DIRECTIVE: The records below must be retyped exactly.
## begin
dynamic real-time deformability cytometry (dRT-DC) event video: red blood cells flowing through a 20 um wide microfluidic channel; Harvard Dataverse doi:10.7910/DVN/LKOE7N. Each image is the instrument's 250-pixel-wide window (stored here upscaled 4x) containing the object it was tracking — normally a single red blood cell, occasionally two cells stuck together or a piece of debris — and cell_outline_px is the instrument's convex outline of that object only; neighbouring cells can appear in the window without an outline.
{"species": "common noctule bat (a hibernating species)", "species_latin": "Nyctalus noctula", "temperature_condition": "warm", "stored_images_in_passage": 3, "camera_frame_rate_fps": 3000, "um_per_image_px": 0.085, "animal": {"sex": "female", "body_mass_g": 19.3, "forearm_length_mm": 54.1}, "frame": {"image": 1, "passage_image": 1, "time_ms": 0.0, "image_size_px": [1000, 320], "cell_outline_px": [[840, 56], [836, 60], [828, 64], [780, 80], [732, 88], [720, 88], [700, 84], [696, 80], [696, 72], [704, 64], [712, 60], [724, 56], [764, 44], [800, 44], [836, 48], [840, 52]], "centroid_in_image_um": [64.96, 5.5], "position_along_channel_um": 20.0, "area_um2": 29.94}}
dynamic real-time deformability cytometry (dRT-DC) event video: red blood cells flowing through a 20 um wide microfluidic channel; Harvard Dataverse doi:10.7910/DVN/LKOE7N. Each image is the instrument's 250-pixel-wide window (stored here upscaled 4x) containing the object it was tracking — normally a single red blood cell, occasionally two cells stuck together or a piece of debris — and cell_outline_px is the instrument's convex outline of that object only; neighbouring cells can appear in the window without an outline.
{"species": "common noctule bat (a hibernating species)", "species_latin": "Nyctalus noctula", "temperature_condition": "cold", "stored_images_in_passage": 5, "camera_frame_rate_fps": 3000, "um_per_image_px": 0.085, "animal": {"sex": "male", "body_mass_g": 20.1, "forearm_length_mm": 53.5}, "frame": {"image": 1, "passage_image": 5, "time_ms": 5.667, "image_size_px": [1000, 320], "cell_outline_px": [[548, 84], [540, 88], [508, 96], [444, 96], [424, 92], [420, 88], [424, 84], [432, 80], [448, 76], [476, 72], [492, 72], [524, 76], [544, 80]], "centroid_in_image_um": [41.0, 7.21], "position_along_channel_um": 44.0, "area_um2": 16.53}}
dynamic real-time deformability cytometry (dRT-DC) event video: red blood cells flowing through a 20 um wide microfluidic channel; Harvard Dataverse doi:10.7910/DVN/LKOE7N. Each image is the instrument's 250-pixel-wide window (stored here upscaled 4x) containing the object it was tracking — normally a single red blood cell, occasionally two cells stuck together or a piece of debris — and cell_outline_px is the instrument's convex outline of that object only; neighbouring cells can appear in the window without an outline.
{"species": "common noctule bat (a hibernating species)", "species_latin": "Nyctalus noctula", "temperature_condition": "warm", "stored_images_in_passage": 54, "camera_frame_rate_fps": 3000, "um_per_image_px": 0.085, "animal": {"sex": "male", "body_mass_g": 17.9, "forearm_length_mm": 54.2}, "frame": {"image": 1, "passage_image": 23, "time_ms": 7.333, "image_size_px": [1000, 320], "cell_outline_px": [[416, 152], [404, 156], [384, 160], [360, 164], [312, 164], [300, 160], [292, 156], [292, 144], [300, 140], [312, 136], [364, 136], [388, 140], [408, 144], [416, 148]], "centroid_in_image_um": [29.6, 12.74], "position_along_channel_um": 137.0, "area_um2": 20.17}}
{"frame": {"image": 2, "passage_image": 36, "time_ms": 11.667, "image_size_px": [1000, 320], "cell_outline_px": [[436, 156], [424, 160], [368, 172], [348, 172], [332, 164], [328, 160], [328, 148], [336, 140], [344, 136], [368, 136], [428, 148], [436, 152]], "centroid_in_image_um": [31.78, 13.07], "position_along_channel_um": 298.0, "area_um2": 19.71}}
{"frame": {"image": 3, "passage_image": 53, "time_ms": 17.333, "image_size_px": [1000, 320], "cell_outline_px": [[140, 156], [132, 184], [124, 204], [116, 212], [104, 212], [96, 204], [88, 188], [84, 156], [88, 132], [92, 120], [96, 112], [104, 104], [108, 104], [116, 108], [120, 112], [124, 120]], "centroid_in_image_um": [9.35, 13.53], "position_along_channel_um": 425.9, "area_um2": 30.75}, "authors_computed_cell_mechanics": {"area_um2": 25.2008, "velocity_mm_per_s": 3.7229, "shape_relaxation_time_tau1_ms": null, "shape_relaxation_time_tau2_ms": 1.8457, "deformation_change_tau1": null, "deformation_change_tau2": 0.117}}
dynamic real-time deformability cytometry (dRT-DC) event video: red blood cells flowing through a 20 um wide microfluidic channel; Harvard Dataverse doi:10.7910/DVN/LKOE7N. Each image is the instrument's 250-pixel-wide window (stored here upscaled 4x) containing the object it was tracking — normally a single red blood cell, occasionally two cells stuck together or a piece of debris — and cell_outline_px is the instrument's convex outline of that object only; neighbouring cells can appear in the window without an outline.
## end
COMPLETE ANSWER:
dynamic real-time deformability cytometry (dRT-DC) event video: red blood cells flowing through a 20 um wide microfluidic channel; Harvard Dataverse doi:10.7910/DVN/LKOE7N. Each image is the instrument's 250-pixel-wide window (stored here upscaled 4x) containing the object it was tracking — normally a single red blood cell, occasionally two cells stuck together or a piece of debris — and cell_outline_px is the instrument's convex outline of that object only; neighbouring cells can appear in the window without an outline.
{"species": "common noctule bat (a hibernating species)", "species_latin": "Nyctalus noctula", "temperature_condition": "warm", "stored_images_in_passage": 3, "camera_frame_rate_fps": 3000, "um_per_image_px": 0.085, "animal": {"sex": "female", "body_mass_g": 19.3, "forearm_length_mm": 54.1}, "frame": {"image": 1, "passage_image": 1, "time_ms": 0.0, "image_size_px": [1000, 320], "cell_outline_px": [[840, 56], [836, 60], [828, 64], [780, 80], [732, 88], [720, 88], [700, 84], [696, 80], [696, 72], [704, 64], [712, 60], [724, 56], [764, 44], [800, 44], [836, 48], [840, 52]], "centroid_in_image_um": [64.96, 5.5], "position_along_channel_um": 20.0, "area_um2": 29.94}}
dynamic real-time deformability cytometry (dRT-DC) event video: red blood cells flowing through a 20 um wide microfluidic channel; Harvard Dataverse doi:10.7910/DVN/LKOE7N. Each image is the instrument's 250-pixel-wide window (stored here upscaled 4x) containing the object it was tracking — normally a single red blood cell, occasionally two cells stuck together or a piece of debris — and cell_outline_px is the instrument's convex outline of that object only; neighbouring cells can appear in the window without an outline.
{"species": "common noctule bat (a hibernating species)", "species_latin": "Nyctalus noctula", "temperature_condition": "cold", "stored_images_in_passage": 5, "camera_frame_rate_fps": 3000, "um_per_image_px": 0.085, "animal": {"sex": "male", "body_mass_g": 20.1, "forearm_length_mm": 53.5}, "frame": {"image": 1, "passage_image": 5, "time_ms": 5.667, "image_size_px": [1000, 320], "cell_outline_px": [[548, 84], [540, 88], [508, 96], [444, 96], [424, 92], [420, 88], [424, 84], [432, 80], [448, 76], [476, 72], [492, 72], [524, 76], [544, 80]], "centroid_in_image_um": [41.0, 7.21], "position_along_channel_um": 44.0, "area_um2": 16.53}}
dynamic real-time deformability cytometry (dRT-DC) event video: red blood cells flowing through a 20 um wide microfluidic channel; Harvard Dataverse doi:10.7910/DVN/LKOE7N. Each image is the instrument's 250-pixel-wide window (stored here upscaled 4x) containing the object it was tracking — normally a single red blood cell, occasionally two cells stuck together or a piece of debris — and cell_outline_px is the instrument's convex outline of that object only; neighbouring cells can appear in the window without an outline.
{"species": "common noctule bat (a hibernating species)", "species_latin": "Nyctalus noctula", "temperature_condition": "warm", "stored_images_in_passage": 54, "camera_frame_rate_fps": 3000, "um_per_image_px": 0.085, "animal": {"sex": "male", "body_mass_g": 17.9, "forearm_length_mm": 54.2}, "frame": {"image": 1, "passage_image": 23, "time_ms": 7.333, "image_size_px": [1000, 320], "cell_outline_px": [[416, 152], [404, 156], [384, 160], [360, 164], [312, 164], [300, 160], [292, 156], [292, 144], [300, 140], [312, 136], [364, 136], [388, 140], [408, 144], [416, 148]], "centroid_in_image_um": [29.6, 12.74], "position_along_channel_um": 137.0, "area_um2": 20.17}}
{"frame": {"image": 2, "passage_image": 36, "time_ms": 11.667, "image_size_px": [1000, 320], "cell_outline_px": [[436, 156], [424, 160], [368, 172], [348, 172], [332, 164], [328, 160], [328, 148], [336, 140], [344, 136], [368, 136], [428, 148], [436, 152]], "centroid_in_image_um": [31.78, 13.07], "position_along_channel_um": 298.0, "area_um2": 19.71}}
{"frame": {"image": 3, "passage_image": 53, "time_ms": 17.333, "image_size_px": [1000, 320], "cell_outline_px": [[140, 156], [132, 184], [124, 204], [116, 212], [104, 212], [96, 204], [88, 188], [84, 156], [88, 132], [92, 120], [96, 112], [104, 104], [108, 104], [116, 108], [120, 112], [124, 120]], "centroid_in_image_um": [9.35, 13.53], "position_along_channel_um": 425.9, "area_um2": 30.75}, "authors_computed_cell_mechanics": {"area_um2": 25.2008, "velocity_mm_per_s": 3.7229, "shape_relaxation_time_tau1_ms": null, "shape_relaxation_time_tau2_ms": 1.8457, "deformation_change_tau1": null, "deformation_change_tau2": 0.117}}
dynamic real-time deformability cytometry (dRT-DC) event video: red blood cells flowing through a 20 um wide microfluidic channel; Harvard Dataverse doi:10.7910/DVN/LKOE7N. Each image is the instrument's 250-pixel-wide window (stored here upscaled 4x) containing the object it was tracking — normally a single red blood cell, occasionally two cells stuck together or a piece of debris — and cell_outline_px is the instrument's convex outline of that object only; neighbouring cells can appear in the window without an outline.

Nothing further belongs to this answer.